Pop müziğin emekleme döneminde, iki rakip söz yazarının, iki “aranjman”a aynı başlığı verdiğini söylemenin tam zamanı. Fecri Ebcioğlu’nun Adamo şarkısı “Dis Ma Muse”ye yazdığı sözleri “Komşu Kızı” adıyla seslendiren, sesi ve tavrıyla Belçikalı şarkıcının Türkiye’deki şubesi sayabileceğimiz Okyay. Sezen Cumhur Önal’ın “Komşu Kızı”, Tony Cucchiara’nın “Se Vuoi Andare Val” adlı şarkısı ve Türkçesi de bizzat Cucchiara tarafından seslendirilmiş.
Yakınlarda Gripin tarafından (mevzuya denk düşen “Geniş Aile” dizisi için) yeniden seslendirilen Erkin Koray şarkısı, diğerlerinden ayrılıyor ve röntgenciliğin sınırlarını zorluyor: “Günüm gün olmaz seni görmeden / Gözlerim ayrılmaz pencerenden // Gözlerinin karasına / Bak kalbimin yarasına / Dertlerimin arasına / Karıştın sen komşu kızı // Bir beyaz giyersin bir gün kırmızı / Ne olacak benim hâlim komşu kızı?” Şarkının başına ve sonuna eklenmiş bağımsız bölüm, farkındalık yaratmak isteyen, isyanın eşiğinde bir gencin söyledikleri: “Bana bir kez gülmez misin / Hiç karşılık vermez misin / Gönlüm senin kalbim senin / Komşu kızı…”

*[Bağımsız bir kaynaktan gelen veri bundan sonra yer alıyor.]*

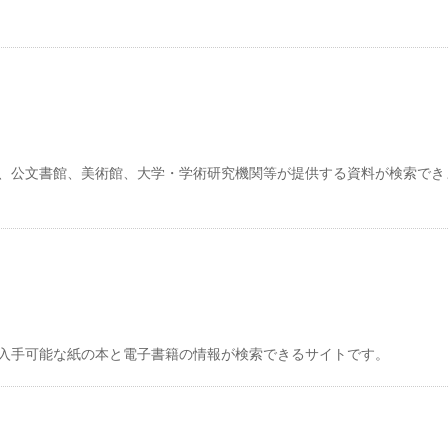
、公文書館、美術館、大学・学術研究機関等が提供する資料が検索でき
入手可能な紙の本と電子書籍の情報が検索できるサイトです。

Hemen hemen aynı sözler, Atilla Kaya’nın seslendirdiği şarkıya sirayet etmiş: “Sabahları pencereni erken açarsın / Balkonda görünüp sonra kaçarsın // Perdenin arasından / Tüllerin arkasından / Sen de farkında mısın / Bu pencere aşkından // Dün beyaz giymiştin bugün kırmızı / Ne olacak benim hâlim komşu kızı…” Cengiz Coşkuner, platonik aşkı bir adım öte götürmüş ve komşu kızıyla tanışmış, el ele tutuşmuş, sokaklarda gezmiş hatta öpüşmüş: “Pencereden gülerken / Hep göz göze gelirken / Gizlice el ederken / Sevdim seni komşu kızı // Mektubunu beklerken / Resmin bana gülerken / Rüyalarda görürken / Sevdim seni komşu kızı // Yollarını beklerken / Öpüşünü özlerken / Seni her an gözlerken / Sevdim seni komşu kızı…”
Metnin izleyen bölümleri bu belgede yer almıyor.